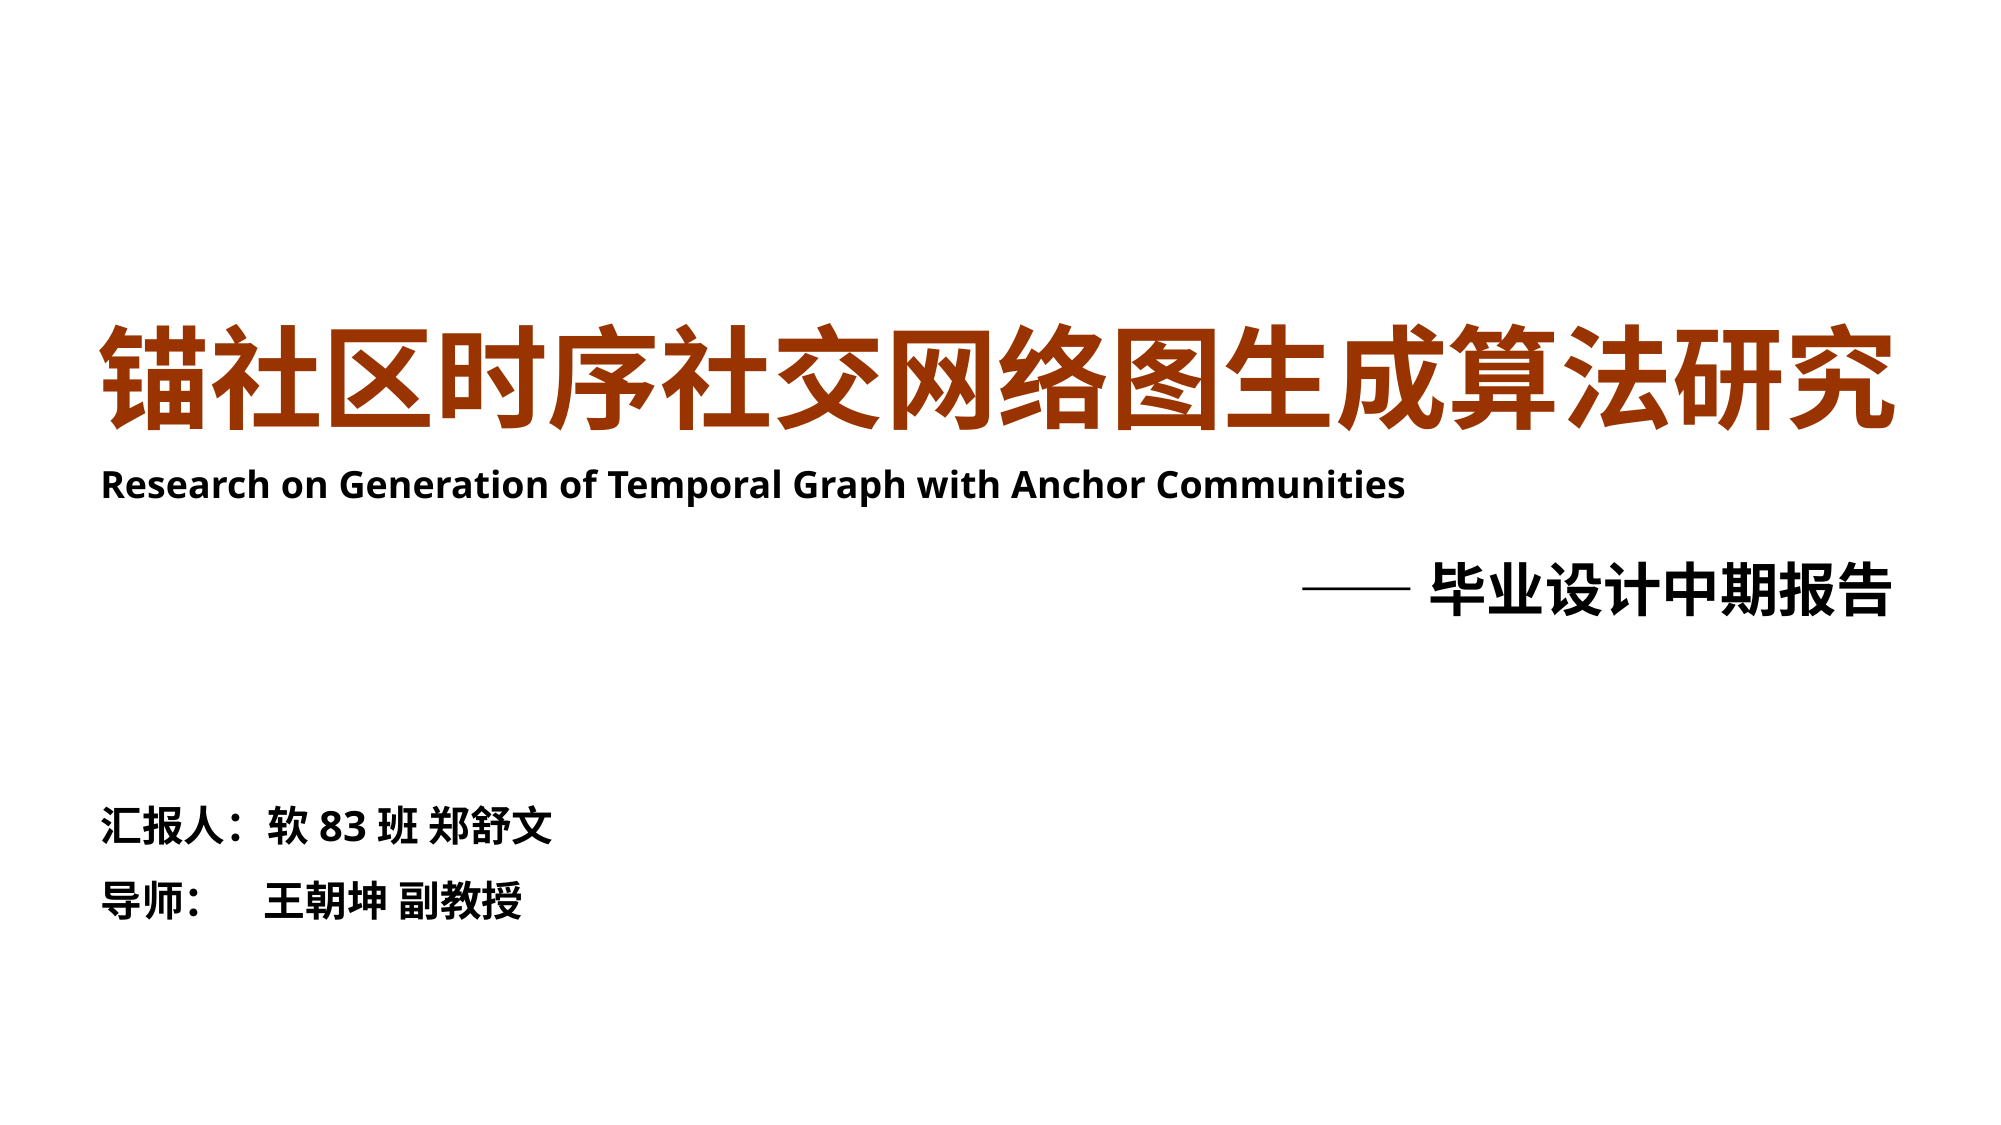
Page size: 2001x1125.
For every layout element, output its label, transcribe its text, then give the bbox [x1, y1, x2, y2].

text_box ——毕业设计中期报告 [1283, 545, 1949, 631]
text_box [82, 300, 1918, 589]
text_box 汇报人：软83班 郑舒文 导师： 王朝坤 副教授 [85, 767, 612, 933]
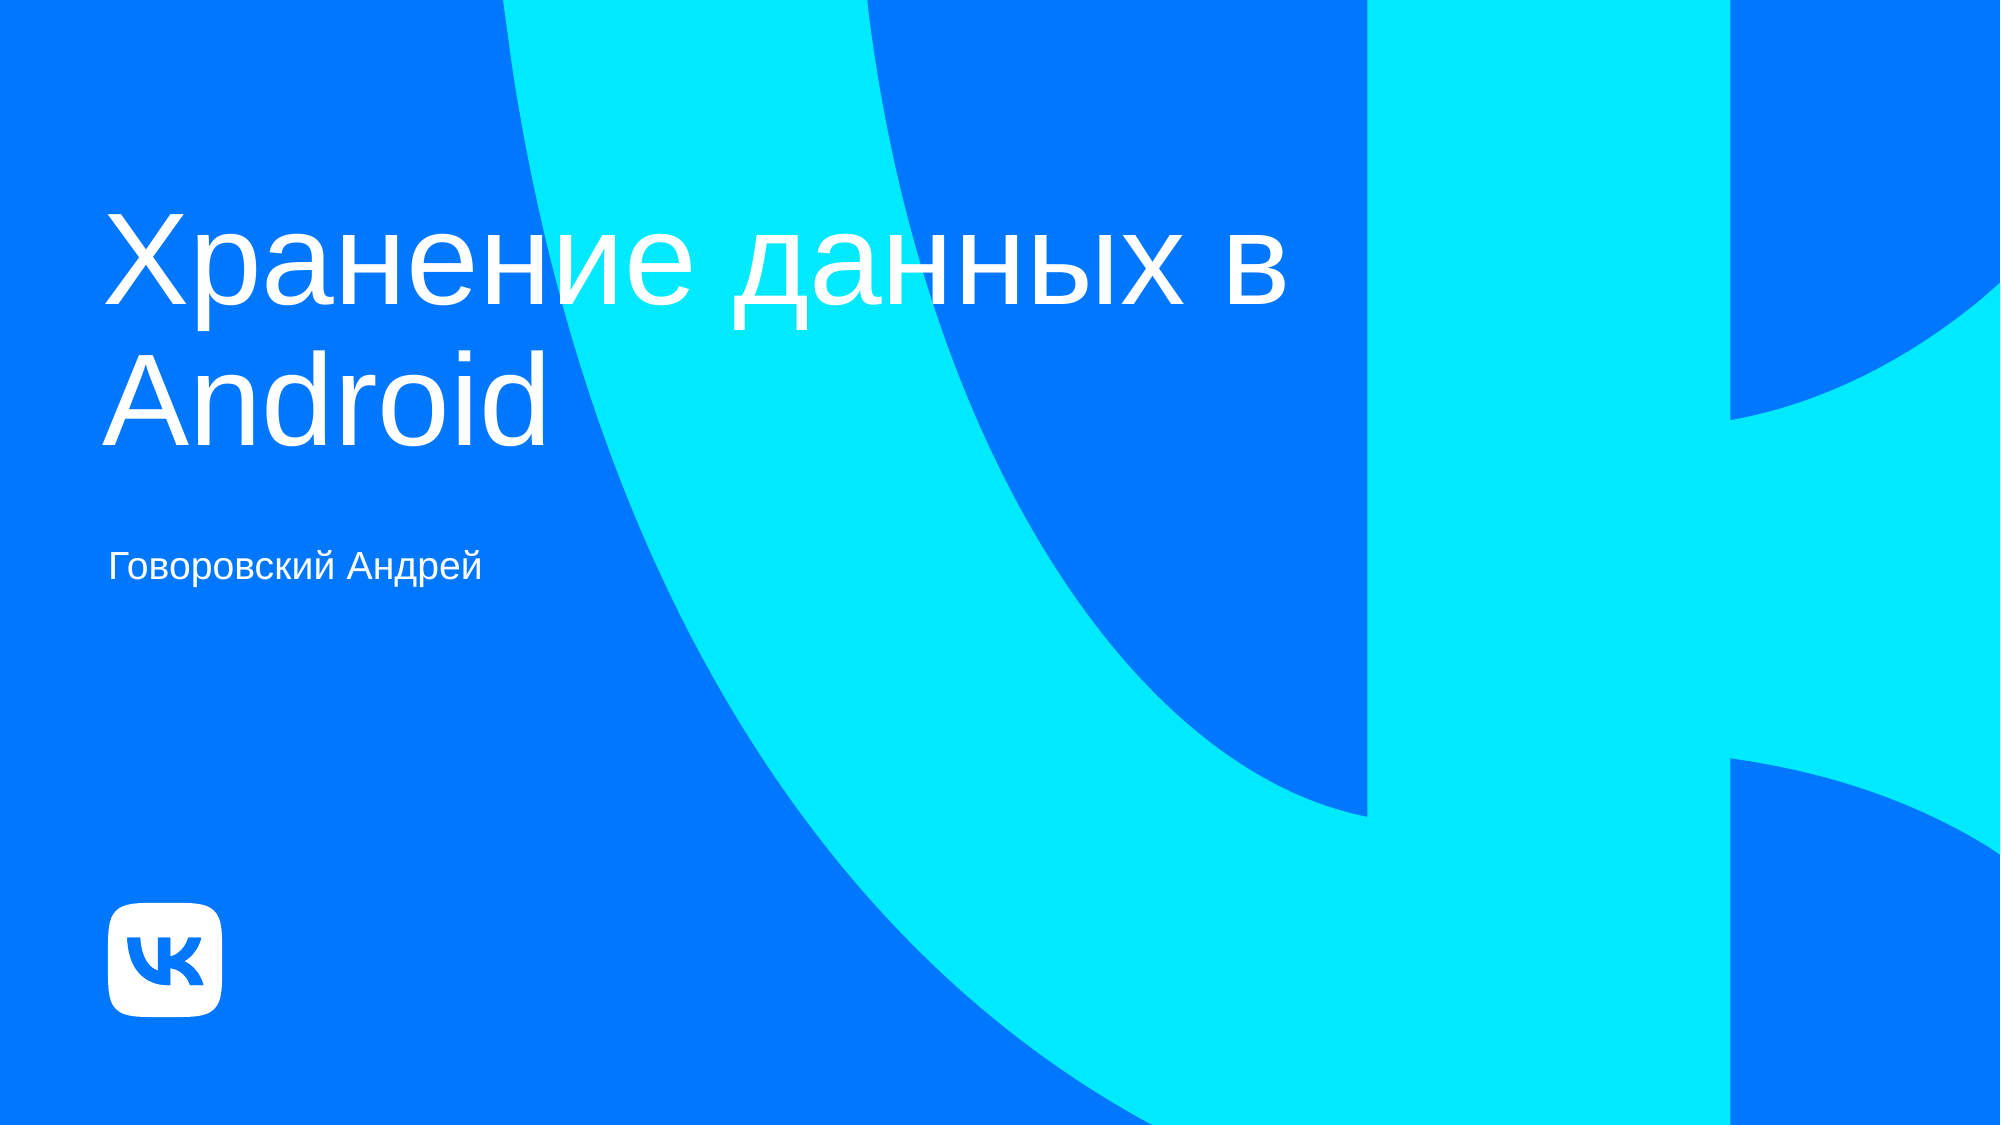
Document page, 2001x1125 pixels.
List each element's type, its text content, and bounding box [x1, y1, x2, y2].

list Говоровский Андрей [107, 542, 1786, 589]
title Хранение данных в Android [101, 172, 1780, 475]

◆ YOUR ASSIGNMENT ◆
Only the lines from the line with "For every layout" through the closing line of the data, both included, should be set down, exactly as written and without pictures.

◆ ANSWER BOX ◆
For every layout element, output its label, transcribe its text, then give the bbox [x1, y1, x2, y2].

text_box ——毕业设计中期报告 [1283, 545, 1949, 631]
text_box [82, 300, 1918, 589]
text_box 汇报人：软83班 郑舒文 导师： 王朝坤 副教授 [85, 767, 612, 933]
Document page, 2001x1125 pixels.
List each element's type, its text content, and bounding box [x1, y1, x2, y2].

list Говоровский Андрей [107, 542, 1786, 589]
title Хранение данных в Android [101, 172, 1780, 475]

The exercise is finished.